UN BUEN MUCHACHO / Momento pues de ejecutar la parte dos del plan, que era conseguir que los comerciantes cedieran a ciegas sus persianas. Y, ya que parecía que iba bien, de darle un nombre. Al plan. «Así nació Persianes Lliures», dice Marc. Orgulloso. Las persianas libres de los hermanos García son eso, un pacto entre el comerciante –harto de que le pinten mamarrachos, y de limpiarlos, y de que se los vuelvan a pintar– y el grafitero, que sin estar del todo harto de huir de la policía, o de jugar al menos a despistar al gato, entiende que no está mal tener una persiana, para pintar de día y que los vecinos pasen y vean que en el fondo no es mal muchacho. «Tenemos una web donde los comerciantes ofrecen sus persianas y los grafiteros se apuntan.
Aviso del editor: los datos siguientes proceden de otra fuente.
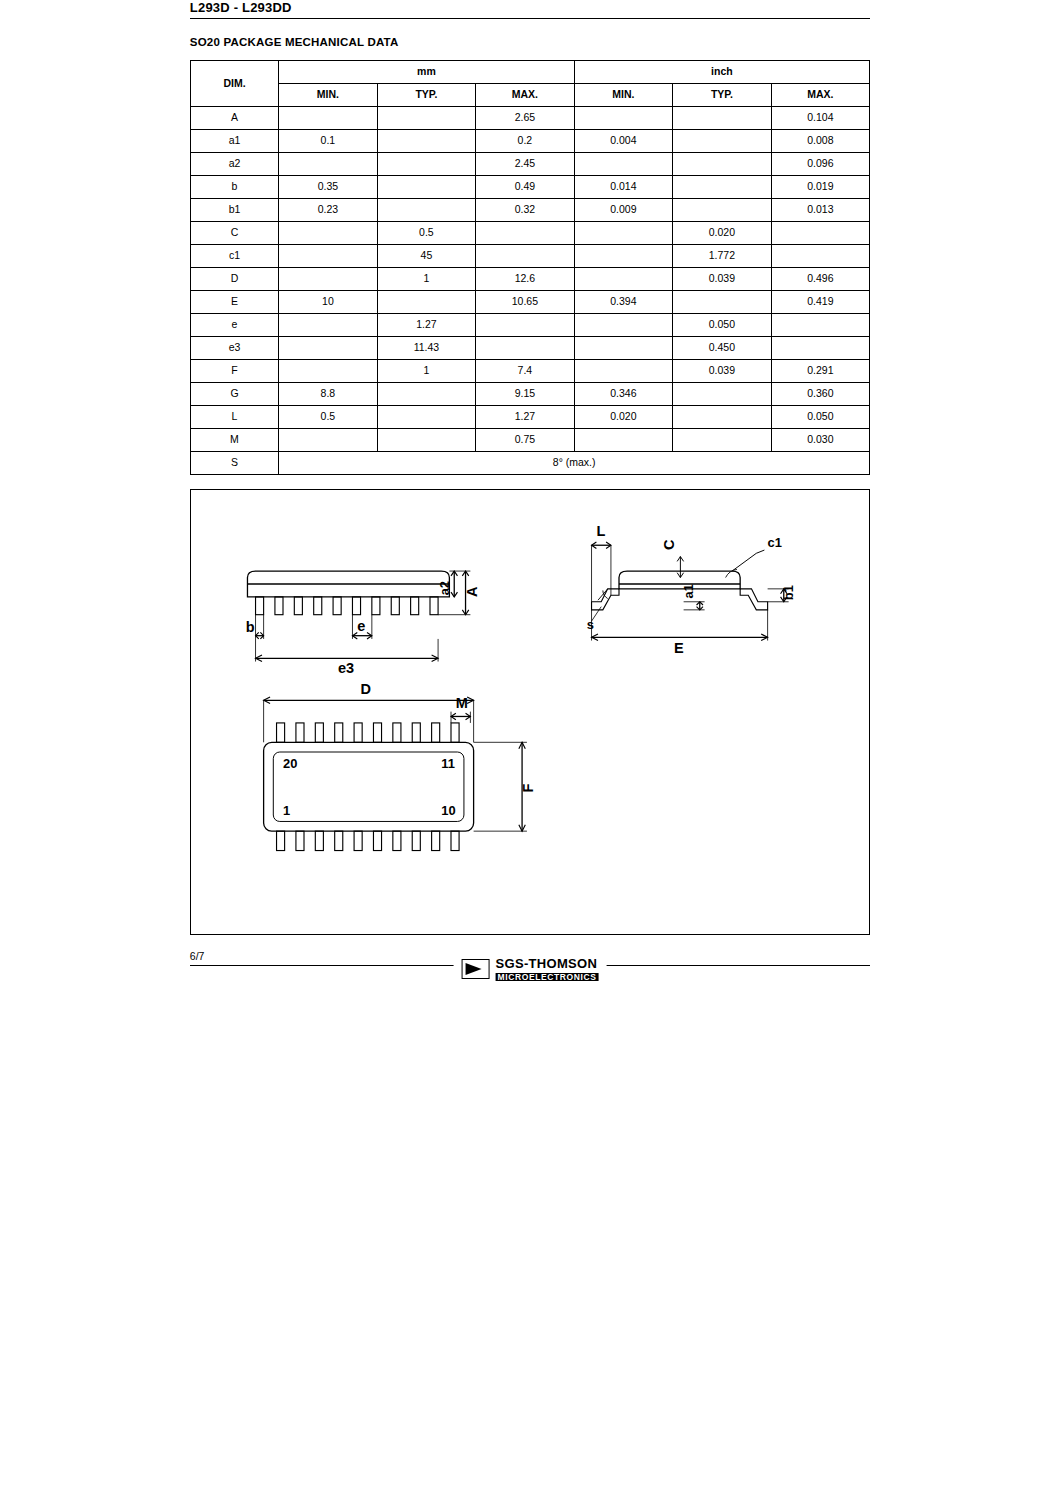L293D - L293DD
SO20 PACKAGE MECHANICAL DATA
| DIM. | mm | inch |
| --- | --- | --- |
| MIN. | TYP. | MAX. | MIN. | TYP. | MAX. |
| A | | | 2.65 | | | 0.104 |
| a1 | 0.1 | | 0.2 | 0.004 | | 0.008 |
| a2 | | | 2.45 | | | 0.096 |
| b | 0.35 | | 0.49 | 0.014 | | 0.019 |
| b1 | 0.23 | | 0.32 | 0.009 | | 0.013 |
| C | | 0.5 | | | 0.020 | |
| c1 | | 45 | | | 1.772 | |
| D | | 1 | 12.6 | | 0.039 | 0.496 |
| E | 10 | | 10.65 | 0.394 | | 0.419 |
| e | | 1.27 | | | 0.050 | |
| e3 | | 11.43 | | | 0.450 | |
| F | | 1 | 7.4 | | 0.039 | 0.291 |
| G | 8.8 | | 9.15 | 0.346 | | 0.360 |
| L | 0.5 | | 1.27 | 0.020 | | 0.050 |
| M | | | 0.75 | | | 0.030 |
| S | 8° (max.) |
A a2 b e e3 L C c1 s a1 b1 E D M F 20 11 1 10
6/7
SGS-THOMSON
MICROELECTRONICS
Hacemos de intermediarios», explica Pau. ¿Es nuevo? No. ¿Son los primeros? No. Pero lo han sistematizado.

Momento cumbre del plan: ayer en el Guinardó. Una veintena de persianas cedidas, más de 15 grafiteros, comerciantes diciendo cuán magnífico les parece y vecinos mirando con curiosidad, casi siempre asintiendo con la cabeza; dando su aprobación. Y Marc, el cerebro, mirando en lontananza: «Yo no quiero que vengan solo grafiteros. De hecho, si miras bien verás que hoy hay unos cuantos ilustradores. Pero a mí me gustaría que un día viniera un artista, alguien conocido, y que el comerciante pudiera decir: vaya, ahora mi persiana vale dinero».